朝晩の冷え込みが一段と厳しくなってきた。気がつけば、もう11月である。冒頭の文章だが、さすがに名文、さすがにプロ、簡潔な文章の中に、しっかりと季節感を織り込んでいる。コチトラの雑文などとてもじゃあないがお呼びじゃないね。この文章は11月1日記載の、日経のコラム「春秋」から抜粋したものだが、「春秋」というのは朝日の「天声人語」、読売の「編集手帳」、毎日の「余録」などと同じ名物コーナーで、それぞれの新聞社を代表する編集委員が執筆している。一頃朝日新聞がつまらなかったときは「天声人語」も不振だったし、元気がよかった読売新聞は「編集手帳」がとっても好調だった。

小春日和を楽しめる季節になったね。だが、転寝をゆっくり楽しむ暇もなさそうなのが、11月初旬のスケジュールだ。1日から、新宿御苑日比谷公園で菊花展が始まるし、2日か5日まで、晴海トリトンで「インフォラータ2008」、2,3日にはお台場周辺で「ドリーム夜さ来い」が行われる。7日は高校の同窓会、8日は長男宅を訪問、孫ジュリとのデート。既に10月26日から、日比谷公園で「グリーンテック2008」、浅草寺で「菊花展」が始まっている。

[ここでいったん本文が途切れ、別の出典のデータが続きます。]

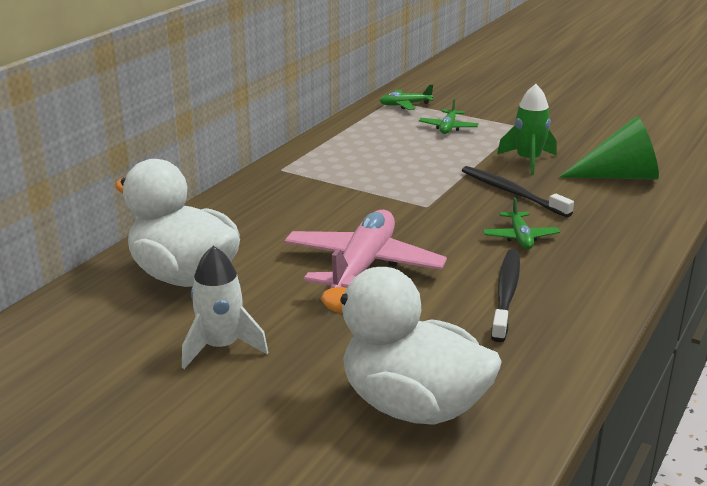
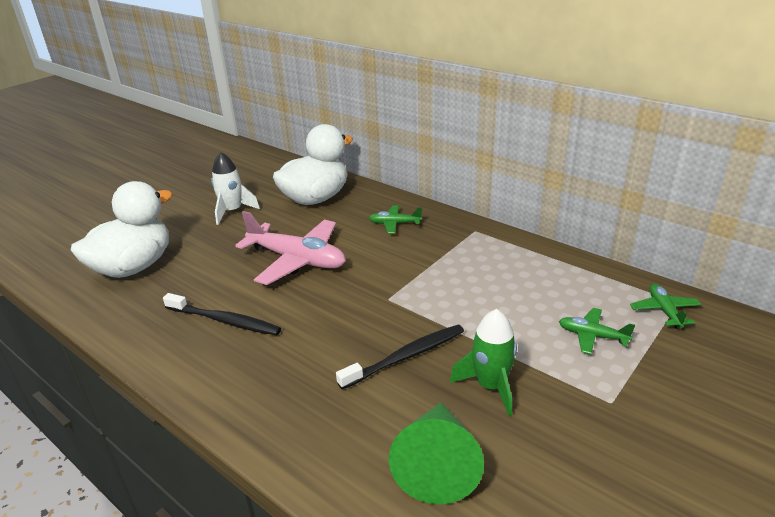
camera: 100 degrees right, 5 degrees up
(520, 237) = (310, 345): green plane -> green plane (394, 224)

「インフォラータ」とはイタリア語で「花を敷き詰める」という意味で、下絵の上に色とりどりのバラの花びらをちりばめるもの。晴海トリトン前の運河沿いの道にぎっしりと花びらが敷き詰められる。「ドリーム夜さ来い」は高知県の伝統的な民謡、「よさこい節」に合わせ、鳴子を持った踊り子たちがよさこい踊りを披露する。本場のチームも含め、関東近県及び東北地方から集まった92チームが独自の振り付けで東京副都心を踊り回る。「グリーンテック」はハンギングバスケットの展示会を中心とした庭造りなど、花と緑のセレモニーだ。